Monday, August 27, 2012
Arugula and Burrata Pasta
An easy to put together vegetarian pasta with peppery arugula and creamy burrata cheese. Burrata is usually available at markets such as Whole Foods, but if you can't find it, fresh mozzarella will do in a pinch. The barely cooked tomato and garlic add a nice punch.
Serves 2
1 cup seeded diced plum tomatoes (small dice)
2 large garlic cloves, minced
1/4 cup extra virgin olive oil
1 tsp salt
1/2 tsp black pepper
1/4 tsp crushed red pepper flakes
1/2 tsp dried oregano
1/2 tsp dried basil
6 ounces dry spaghetti
2 cups torn arugula leaves
4 ounces burrata cheese torn in small pieces
Salt and pepper to taste
In a small bowl combine the diced tomatoes, minced garlic, olive oil, salt, pepper, crushed red pepper, oregano and basil.

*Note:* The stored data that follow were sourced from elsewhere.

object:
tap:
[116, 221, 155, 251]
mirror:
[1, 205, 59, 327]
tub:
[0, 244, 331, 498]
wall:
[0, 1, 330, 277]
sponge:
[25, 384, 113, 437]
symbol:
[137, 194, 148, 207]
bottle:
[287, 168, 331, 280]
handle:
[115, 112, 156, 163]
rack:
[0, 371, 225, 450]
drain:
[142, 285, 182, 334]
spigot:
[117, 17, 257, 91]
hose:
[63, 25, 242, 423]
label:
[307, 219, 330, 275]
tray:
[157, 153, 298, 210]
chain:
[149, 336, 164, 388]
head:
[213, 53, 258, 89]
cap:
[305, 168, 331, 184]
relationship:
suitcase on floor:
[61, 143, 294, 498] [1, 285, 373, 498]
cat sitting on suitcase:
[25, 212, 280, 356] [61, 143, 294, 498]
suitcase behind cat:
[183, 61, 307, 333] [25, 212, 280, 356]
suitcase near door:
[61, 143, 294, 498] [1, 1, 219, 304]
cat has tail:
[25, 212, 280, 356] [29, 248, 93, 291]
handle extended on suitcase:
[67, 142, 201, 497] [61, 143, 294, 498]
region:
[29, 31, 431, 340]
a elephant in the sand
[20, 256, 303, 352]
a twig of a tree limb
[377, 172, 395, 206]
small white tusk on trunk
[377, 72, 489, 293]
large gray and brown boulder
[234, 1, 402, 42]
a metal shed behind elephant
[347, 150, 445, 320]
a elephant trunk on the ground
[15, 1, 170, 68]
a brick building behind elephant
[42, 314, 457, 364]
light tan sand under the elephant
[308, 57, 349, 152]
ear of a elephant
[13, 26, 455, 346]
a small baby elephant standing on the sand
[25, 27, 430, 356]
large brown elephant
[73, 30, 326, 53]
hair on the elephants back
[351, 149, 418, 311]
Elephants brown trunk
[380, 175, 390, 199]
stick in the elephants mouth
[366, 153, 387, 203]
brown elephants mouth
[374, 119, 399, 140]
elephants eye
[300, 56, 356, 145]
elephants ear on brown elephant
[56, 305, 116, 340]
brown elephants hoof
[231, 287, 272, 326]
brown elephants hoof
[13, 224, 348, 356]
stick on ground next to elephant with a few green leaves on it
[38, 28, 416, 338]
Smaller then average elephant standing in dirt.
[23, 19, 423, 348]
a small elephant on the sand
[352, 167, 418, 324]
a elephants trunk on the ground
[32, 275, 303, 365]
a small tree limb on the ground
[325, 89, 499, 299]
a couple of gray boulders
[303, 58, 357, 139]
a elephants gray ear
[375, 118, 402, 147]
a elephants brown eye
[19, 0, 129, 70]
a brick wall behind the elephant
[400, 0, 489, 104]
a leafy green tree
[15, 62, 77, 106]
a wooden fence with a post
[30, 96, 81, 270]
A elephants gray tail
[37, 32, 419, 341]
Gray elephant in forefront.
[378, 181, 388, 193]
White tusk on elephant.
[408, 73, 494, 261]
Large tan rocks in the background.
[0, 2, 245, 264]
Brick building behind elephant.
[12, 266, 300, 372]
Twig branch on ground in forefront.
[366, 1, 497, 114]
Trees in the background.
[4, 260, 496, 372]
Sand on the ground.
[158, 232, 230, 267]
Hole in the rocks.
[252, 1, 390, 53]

Park the bowl on the kitchen counter for about an hour (or more) to let the flavors mingle.
When ready to cook, boil the spaghetti in salted water about 2 minutes shy of al dente. While the pasta is cooking, heat the tomato mixture in a large saute pan. Drain the pasta, saving about a cup of the cooking liquid.
Add the pasta to the tomatoes and stir in the arugula leaves. Continue to cook, adding some of the pasta cooking liquid, until the arugula has wilted.
Off the heat, stir in the burrata and re-season with salt and pepper.